In our study, cognitive function results did not significantly differ between the baseline examination performed in the first episode and after 5 years of schizophrenia. This is consistent with the results of other studies. Cognitive functions in patients with first-episode schizophrenia and recent-onset schizophrenia did not deteriorate over 5 years.36 In addition, an improvement in verbal IQ and full-scale IQ was correlated with a reduction in negative symptoms, which supports the view that negative syndrome is more strongly related to the level of cognitive functions than psychotic or disorganized syndrome. In our study, the level of negative symptoms had a tendency to improve, but not strongly enough to improve cognitive functions. In another study, there was no decline in cognitive functions over the first 2 years after a first episode of psychosis.37 In others, the cognitive decline observed in the first episode of schizophrenia remained relatively stable through at least 10 years of the illness,38 executive deficits were present in first-episode psychosis, but there was no progress over 10–12 years,39 and impairment in executive function was observed in schizophrenia through the various disease stages, and also the negative symptoms were able to be explained by that dysfunction.40 Studies of gene interactions with symptoms severity and cognitive functioning may also explain schizophrenia pathophysiology.41 We may also suggest that effective treatment might stop progression in cognitive deficit in our patients.

An important problem in longitudinal studies is to maintain the results from the same persons in subsequent examinations. The number of patients is decreasing in long-term 1H MRS examinations.12,24,25,32 In our study, subjects from the initial group (30 patients) were followed up, and only eleven (36%) were available for a second examination 5 years after the first examination (the remaining 19 patients were lost to medical observation). This problem occurs not only in neuroimaging studies but also in longitudinal studies of cognitive functions in patients with schizophrenia.38 Some factors have to be taken into consideration, eg, uncooperative patients or cooperative patients who fail to report for a follow-up or quit due to changes in their living situation. Therefore, our study has certain limitations. Firstly, the limited size of the patient group might have been insufficient to detect significant changes in NAA between two study points, because of variability measurements made by the same method in the same person.42 The absence of findings may also have been due to selection bias.
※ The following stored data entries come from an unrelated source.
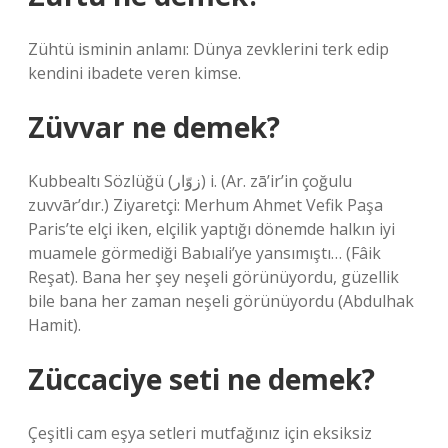
Zühtü isminin anlamı: Dünya zevklerini terk edip
kendini ibadete veren kimse.
Züvvar ne demek?
Kubbealtı Sözlüğü (ﺯﻭّﺍﺭ) i. (Ar. zā’ir’in çoğulu
zuvvār’dır.) Ziyaretçi: Merhum Ahmet Vefik Paşa
Paris’te elçi iken, elçilik yaptığı dönemde halkın iyi
muamele görmediği Babıali’ye yansımıştı… (Fâik
Reşat). Bana her şey neşeli görünüyordu, güzellik
bile bana her zaman neşeli görünüyordu (Abdulhak
Hamit).
Züccaciye seti ne demek?
Çeşitli cam eşya setleri mutfağınız için eksiksiz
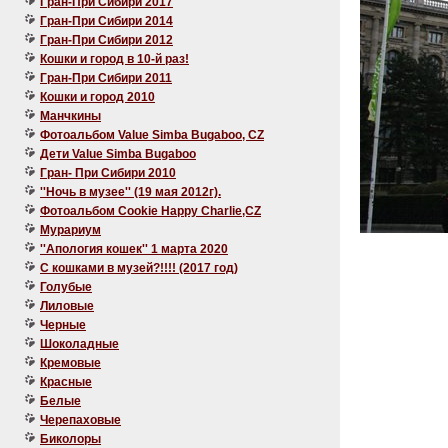
Гран-При Сибири 2017
Гран-При Сибири 2014
Гран-При Сибири 2012
Кошки и город в 10-й раз!
Гран-При Сибири 2011
Кошки и город 2010
Манчкины
Фотоальбом Value Simba Bugaboo, CZ
Дети Value Simba Bugaboo
Гран- При Сибири 2010
''Ночь в музее'' (19 мая 2012г).
Фотоальбом Cookie Happy Charlie,CZ
Мурариум
''Апология кошек'' 1 марта 2020
C кошками в музей?!!!! (2017 год)
Голубые
Лиловые
Черные
Шоколадные
Кремовые
Красные
Белые
Черепаховые
Биколоры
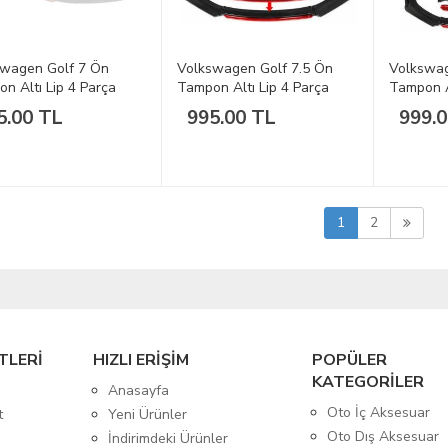
swagen Golf 7 Ön
Volkswagen Golf 7.5 Ön
Volkswa
n Altı Lip 4 Parça
Tampon Altı Lip 4 Parça
Tampon A
-2017
2017-2020
2018 Son
5.00 TL
995.00 TL
999.
1
2
TLERİ
HIZLI ERİŞİM
POPÜLER
KATEGORİLER
Anasayfa
Oto İç Aksesuar
t
Yeni Ürünler
Oto Dış Aksesuar
İndirimdeki Ürünler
However, our subsample of eleven patients did not differ clinically from the original sample of 30 patients. Secondly, we do not have results from a control group. Thirdly, we did not perform segmentation within the volume of interest. This procedure was not available in our study, and thus we cannot exclude the possibility of regional variations in metabolite concentration.43 Other limitations may also include low field strength (1.5 T) and no partial volume correction. The use of the unsuppressed water signal as an internal standard enhances the meaning of our results, because the observed creatine level was relatively stable. The strength of this study is its longitudinal design, which is one of the longest 1H MRS observations of schizophrenia patients in the literature.

Conclusion

Early-schizophrenia patients on neuroleptic treatment did not show significant regional NAA decline in the first 5 years of illness, which may have been due to the effect of schizophrenia treatment. A tendency shown toward lower Cho/Cr ratio in the temporal lobe over 5 years might point to a longitudinal trend in lower cell density or impaired neuron-membrane or myelin functions in the temporal lobe. A tendency toward higher glutamate levels might have been due to the involvement of thalamic dysfunction in the chronic schizophrenia process. Despite the choline and glutamate longitudinal changes/tendencies, these patients had no worsening of cognitive functions and a better clinical state. Further studies on large patient groups are required to check other long-term metabolic changes in different brain regions of schizophrenia patients.